--- start SOURCE EXTRACT ---

HOME looked into 24 companies offering their services to Virginians, said Amy Nelson, HOME’s director of systemic investigations and enforcement.

“These companies were either breaking the law outright or skirting the edge of the law in order to scam vulnerable homeowners out of their last dollars,” she said.

The companies reached homeowners in a variety of ways, such as telephone calls and advertisements on the radio and television, the report says.

After the homeowners contacted the companies, HOME found there were trends in the advice that they offered, Nelson said.

More than half of the companies advised homeowners to stop making mortgage payments or to stop contacting their lenders because it would help them get a modified loan, according to a report HOME complied from their findings.

Additionally, half of the companies required fees upfront to provide services or charged a fee after minimal work, the report says.

Nelson said the percentages are conservative, and actual percentages might be higher.

Many of the companies also guaranteed they could get a modified mortgage for the homeowners and told the clients to submit fraudulent documents to their lenders or the government.

HOME found many of the companies it investigated by following up on complaints made by homeowners about scammers.

Lawyers’ Committee for Civil Rights Under Law, an organization that focuses on the prevention of loan modification scams, reported complaints that were made through its website, www.loanscamalert.org, to HOME.

On the website, there were 292 complaints from Virginia of loan modification scammers in the past year. Six of the reports came from Suffolk, of which five involved companies outside of Virginia.

Yolanda McGill, senior counsel for LCCR’s Fair Housing and Fair Lending Project, said most of the companies reported were based in Florida or California. She said she thinks many of the companies work out of these states and contact people in other places to make it harder for authorities to investigate their dealings.

“It seems like, in Virginia, (the problem) is the out-of-state scammer,” said McGill. “Suffolk reflected the problem overall.”

The Suffolk homeowners were given many of the same promises HOME detailed in its report. Some people were told the companies were with the government or government-sponsored, according to LCCR.

McGill said it is important for homeowners facing foreclosure to be wary of anyone they work with dealing with their loans.

HOME said homeowners should avoid any person or company who:

  • Requires a fee in advance for their services.
  • Promises to find mistakes in loan documents that will force the lender to forgive or modify your loan.
  • Guarantees to stop a foreclosure or to get a modified loan.
  • Advises you to stop making mortgage payments or cut off communication with a mortgage company.
  • Advises you to make mortgage payments directly to them instead of to a lender.
  • Advises you to transfer your home into their names and promises to make timely payments.

“It’s important for homeowners to identify scammers,” said Paula Sherman, education and training coordinator for HOME.

McGill said homeowners behind on mortgage payments should be sure to open all the pieces of mail from their lenders and check the credentials of anyone they work with, even attorneys.

She added that most of the time, the best help for people facing foreclosure is free or close to it.

“People are saying it’s better to pay money for this then to do it for free, and it’s just not true,” she said.

--- end SOURCE EXTRACT ---
--- start ROWS ---

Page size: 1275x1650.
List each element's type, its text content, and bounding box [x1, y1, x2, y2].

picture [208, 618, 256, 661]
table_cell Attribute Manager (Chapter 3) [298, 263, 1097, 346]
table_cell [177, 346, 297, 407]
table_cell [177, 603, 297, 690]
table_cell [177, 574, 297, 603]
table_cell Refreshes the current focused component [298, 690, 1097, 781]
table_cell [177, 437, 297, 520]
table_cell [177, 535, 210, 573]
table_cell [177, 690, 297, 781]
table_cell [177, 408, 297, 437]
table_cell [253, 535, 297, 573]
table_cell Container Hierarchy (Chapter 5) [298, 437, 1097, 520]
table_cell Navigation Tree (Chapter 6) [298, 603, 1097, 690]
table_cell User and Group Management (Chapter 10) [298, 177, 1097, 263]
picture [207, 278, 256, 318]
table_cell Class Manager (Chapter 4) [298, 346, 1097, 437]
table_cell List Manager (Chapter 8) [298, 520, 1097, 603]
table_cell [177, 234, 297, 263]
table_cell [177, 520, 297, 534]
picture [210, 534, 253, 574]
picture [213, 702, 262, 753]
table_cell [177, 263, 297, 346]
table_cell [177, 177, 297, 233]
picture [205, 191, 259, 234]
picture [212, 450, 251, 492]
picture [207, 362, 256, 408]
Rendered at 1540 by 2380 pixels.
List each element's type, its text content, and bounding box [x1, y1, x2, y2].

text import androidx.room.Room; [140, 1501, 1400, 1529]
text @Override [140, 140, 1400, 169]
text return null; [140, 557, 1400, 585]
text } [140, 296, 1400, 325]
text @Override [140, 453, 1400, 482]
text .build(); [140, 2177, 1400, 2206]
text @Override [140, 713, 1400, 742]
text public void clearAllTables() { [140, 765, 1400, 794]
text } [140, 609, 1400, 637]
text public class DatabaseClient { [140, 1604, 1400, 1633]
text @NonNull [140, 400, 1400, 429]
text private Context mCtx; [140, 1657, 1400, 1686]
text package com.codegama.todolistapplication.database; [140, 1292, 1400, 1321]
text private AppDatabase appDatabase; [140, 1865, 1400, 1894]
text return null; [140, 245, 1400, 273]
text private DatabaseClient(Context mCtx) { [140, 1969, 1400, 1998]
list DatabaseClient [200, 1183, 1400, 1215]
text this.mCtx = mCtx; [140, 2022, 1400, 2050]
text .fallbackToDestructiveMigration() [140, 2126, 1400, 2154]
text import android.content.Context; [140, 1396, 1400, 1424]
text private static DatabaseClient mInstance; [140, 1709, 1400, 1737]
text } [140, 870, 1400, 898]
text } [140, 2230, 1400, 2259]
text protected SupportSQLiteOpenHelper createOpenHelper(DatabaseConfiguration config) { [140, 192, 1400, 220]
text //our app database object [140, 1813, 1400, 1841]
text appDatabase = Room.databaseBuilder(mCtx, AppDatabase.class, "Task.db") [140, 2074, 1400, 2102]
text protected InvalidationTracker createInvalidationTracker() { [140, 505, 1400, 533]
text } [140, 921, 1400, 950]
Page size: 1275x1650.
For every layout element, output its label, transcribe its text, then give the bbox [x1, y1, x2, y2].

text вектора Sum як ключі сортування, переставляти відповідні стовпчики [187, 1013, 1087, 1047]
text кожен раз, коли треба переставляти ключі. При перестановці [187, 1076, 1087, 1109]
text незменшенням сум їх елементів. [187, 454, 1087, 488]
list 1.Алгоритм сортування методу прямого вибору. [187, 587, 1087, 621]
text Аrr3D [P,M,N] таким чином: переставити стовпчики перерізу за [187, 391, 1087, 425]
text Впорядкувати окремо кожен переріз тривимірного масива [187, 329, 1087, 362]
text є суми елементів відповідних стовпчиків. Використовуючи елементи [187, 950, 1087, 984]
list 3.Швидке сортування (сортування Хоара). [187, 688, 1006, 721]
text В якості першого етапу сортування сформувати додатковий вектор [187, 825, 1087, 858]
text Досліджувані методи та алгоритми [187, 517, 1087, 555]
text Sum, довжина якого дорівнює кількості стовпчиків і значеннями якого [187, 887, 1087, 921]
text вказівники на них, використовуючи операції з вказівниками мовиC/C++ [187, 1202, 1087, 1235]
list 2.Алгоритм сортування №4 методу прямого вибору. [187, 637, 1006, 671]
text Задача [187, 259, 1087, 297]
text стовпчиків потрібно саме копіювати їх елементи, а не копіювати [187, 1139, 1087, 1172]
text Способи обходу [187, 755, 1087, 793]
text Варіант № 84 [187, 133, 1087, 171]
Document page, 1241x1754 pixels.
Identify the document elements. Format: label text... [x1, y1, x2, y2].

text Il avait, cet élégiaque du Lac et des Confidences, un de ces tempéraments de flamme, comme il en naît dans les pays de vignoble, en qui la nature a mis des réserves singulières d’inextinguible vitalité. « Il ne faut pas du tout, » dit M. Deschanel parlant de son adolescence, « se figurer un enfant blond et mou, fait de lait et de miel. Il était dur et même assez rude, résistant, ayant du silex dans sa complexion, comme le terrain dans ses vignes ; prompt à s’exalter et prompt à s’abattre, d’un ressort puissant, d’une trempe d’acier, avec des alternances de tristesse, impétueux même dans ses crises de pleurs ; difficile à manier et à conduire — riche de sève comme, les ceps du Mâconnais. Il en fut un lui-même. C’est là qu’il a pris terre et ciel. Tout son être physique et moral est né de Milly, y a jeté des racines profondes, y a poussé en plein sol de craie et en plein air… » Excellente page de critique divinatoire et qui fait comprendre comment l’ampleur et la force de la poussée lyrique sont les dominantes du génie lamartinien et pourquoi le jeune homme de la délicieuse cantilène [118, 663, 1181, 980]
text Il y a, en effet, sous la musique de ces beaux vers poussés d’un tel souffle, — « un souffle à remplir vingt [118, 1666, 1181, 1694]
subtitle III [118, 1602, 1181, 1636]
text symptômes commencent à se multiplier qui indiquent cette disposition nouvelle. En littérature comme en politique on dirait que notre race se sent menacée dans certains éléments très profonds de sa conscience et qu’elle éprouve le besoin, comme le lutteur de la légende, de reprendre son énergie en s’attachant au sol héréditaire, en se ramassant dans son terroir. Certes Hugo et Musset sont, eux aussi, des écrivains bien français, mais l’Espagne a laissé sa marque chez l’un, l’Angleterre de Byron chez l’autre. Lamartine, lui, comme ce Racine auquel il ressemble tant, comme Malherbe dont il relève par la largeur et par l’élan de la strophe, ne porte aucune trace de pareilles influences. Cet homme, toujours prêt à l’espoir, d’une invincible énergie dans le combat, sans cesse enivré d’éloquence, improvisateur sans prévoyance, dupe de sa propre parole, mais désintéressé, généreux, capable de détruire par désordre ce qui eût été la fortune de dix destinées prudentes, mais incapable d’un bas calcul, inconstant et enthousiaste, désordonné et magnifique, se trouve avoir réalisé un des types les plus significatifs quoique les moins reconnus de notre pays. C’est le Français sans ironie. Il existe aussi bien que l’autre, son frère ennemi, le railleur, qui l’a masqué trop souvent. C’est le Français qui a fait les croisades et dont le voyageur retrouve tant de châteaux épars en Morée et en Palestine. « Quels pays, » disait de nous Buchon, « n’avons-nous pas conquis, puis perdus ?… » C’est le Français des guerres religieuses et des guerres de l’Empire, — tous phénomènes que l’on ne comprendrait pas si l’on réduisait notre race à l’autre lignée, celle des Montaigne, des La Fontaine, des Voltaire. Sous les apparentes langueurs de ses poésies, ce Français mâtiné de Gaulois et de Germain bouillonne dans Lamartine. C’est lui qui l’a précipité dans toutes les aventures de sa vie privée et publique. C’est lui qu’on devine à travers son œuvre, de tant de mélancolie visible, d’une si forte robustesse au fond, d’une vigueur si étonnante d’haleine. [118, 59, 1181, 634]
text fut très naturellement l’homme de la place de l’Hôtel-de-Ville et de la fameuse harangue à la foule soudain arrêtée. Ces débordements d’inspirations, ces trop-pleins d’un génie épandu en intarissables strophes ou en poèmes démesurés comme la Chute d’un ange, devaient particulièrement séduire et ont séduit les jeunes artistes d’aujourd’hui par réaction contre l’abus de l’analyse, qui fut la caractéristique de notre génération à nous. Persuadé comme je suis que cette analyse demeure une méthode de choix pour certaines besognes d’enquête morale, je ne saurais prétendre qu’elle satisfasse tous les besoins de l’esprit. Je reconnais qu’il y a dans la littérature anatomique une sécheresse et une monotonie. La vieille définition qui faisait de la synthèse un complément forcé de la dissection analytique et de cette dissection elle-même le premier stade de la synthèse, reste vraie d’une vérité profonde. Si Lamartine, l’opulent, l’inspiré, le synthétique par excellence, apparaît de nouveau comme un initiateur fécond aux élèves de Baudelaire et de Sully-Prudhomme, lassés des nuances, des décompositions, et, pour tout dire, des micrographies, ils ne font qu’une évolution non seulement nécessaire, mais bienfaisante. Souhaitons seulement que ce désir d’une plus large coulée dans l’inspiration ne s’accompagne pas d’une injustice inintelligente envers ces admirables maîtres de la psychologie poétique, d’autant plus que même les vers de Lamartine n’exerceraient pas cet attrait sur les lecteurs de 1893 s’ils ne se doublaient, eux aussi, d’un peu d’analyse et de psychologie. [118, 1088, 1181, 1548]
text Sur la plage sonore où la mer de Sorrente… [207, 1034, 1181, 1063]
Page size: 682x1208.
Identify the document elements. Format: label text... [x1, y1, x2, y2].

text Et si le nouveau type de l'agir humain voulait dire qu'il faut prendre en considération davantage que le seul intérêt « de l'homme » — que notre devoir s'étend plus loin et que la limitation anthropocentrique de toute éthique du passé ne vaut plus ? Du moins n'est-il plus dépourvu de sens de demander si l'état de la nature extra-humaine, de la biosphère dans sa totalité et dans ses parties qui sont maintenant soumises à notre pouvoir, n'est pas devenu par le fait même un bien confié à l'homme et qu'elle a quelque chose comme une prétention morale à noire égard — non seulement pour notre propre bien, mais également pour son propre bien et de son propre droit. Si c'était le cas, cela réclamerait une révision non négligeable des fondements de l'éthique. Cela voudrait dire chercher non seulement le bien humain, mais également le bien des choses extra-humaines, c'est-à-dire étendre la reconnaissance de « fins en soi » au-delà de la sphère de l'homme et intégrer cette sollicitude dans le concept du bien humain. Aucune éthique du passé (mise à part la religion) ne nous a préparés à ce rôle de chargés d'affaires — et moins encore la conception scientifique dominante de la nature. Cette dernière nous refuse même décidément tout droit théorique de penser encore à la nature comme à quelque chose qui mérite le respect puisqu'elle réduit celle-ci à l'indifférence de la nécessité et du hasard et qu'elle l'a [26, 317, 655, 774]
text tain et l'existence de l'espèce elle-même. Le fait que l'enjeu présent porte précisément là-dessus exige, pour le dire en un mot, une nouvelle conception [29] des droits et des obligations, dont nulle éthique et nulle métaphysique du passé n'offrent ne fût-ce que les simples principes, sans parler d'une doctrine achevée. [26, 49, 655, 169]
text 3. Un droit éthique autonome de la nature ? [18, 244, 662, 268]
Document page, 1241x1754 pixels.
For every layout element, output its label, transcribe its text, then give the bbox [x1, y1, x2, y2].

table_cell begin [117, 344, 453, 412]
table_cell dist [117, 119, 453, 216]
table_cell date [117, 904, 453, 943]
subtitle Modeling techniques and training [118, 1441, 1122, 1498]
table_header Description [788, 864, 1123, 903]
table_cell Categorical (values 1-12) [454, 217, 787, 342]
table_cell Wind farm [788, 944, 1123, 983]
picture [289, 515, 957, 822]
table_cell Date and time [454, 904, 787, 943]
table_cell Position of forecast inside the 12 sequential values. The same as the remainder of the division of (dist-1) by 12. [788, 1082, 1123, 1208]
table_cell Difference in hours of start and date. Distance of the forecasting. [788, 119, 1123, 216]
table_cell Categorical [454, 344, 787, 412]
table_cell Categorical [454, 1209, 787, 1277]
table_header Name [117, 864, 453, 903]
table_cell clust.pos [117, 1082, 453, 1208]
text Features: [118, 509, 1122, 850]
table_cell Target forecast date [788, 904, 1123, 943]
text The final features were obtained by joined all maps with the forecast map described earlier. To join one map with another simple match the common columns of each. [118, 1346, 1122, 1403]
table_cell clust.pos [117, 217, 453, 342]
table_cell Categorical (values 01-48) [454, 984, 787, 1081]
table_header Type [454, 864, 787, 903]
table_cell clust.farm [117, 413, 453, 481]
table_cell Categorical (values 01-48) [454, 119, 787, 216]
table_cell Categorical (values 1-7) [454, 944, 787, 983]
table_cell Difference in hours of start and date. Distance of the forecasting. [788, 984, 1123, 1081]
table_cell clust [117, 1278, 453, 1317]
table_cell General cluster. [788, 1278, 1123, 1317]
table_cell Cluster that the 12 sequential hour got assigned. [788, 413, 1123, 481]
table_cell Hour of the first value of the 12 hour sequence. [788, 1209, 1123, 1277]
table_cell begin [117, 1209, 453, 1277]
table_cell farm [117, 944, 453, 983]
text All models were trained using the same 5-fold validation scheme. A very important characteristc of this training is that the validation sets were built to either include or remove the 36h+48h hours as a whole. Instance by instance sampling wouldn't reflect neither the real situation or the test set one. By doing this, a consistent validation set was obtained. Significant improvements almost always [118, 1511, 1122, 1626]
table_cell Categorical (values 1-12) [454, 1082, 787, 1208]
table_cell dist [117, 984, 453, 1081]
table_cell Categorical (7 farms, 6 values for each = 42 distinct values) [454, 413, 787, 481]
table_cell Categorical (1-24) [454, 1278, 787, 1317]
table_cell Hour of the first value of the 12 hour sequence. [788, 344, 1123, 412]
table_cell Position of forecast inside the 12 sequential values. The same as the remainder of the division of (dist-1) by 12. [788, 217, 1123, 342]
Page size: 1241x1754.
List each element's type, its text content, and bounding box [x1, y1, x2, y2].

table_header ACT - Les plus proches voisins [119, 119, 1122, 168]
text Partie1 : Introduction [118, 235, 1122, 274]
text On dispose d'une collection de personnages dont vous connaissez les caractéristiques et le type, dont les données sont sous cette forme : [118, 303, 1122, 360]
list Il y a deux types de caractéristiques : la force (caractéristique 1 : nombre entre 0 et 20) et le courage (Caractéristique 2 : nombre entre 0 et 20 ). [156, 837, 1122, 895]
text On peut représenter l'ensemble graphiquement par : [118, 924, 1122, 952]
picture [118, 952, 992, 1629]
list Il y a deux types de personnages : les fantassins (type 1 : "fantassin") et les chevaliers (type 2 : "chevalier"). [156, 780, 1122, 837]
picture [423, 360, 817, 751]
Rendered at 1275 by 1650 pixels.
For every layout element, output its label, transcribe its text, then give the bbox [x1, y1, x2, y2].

--- end ROWS ---

- REQUIRED WORK -
Update the loan modification scam article from "Lawyers’ Committee for" up to and including "outside of Virginia.", writing "site" in place of "website".

- EXERCISE ANSWER -
Lawyers’ Committee for Civil Rights Under Law, an organization that focuses on the prevention of loan modification scams, reported complaints that were made through its site, www.loanscamalert.org, to HOME.

On the site, there were 292 complaints from Virginia of loan modification scammers in the past year. Six of the reports came from Suffolk, of which five involved companies outside of Virginia.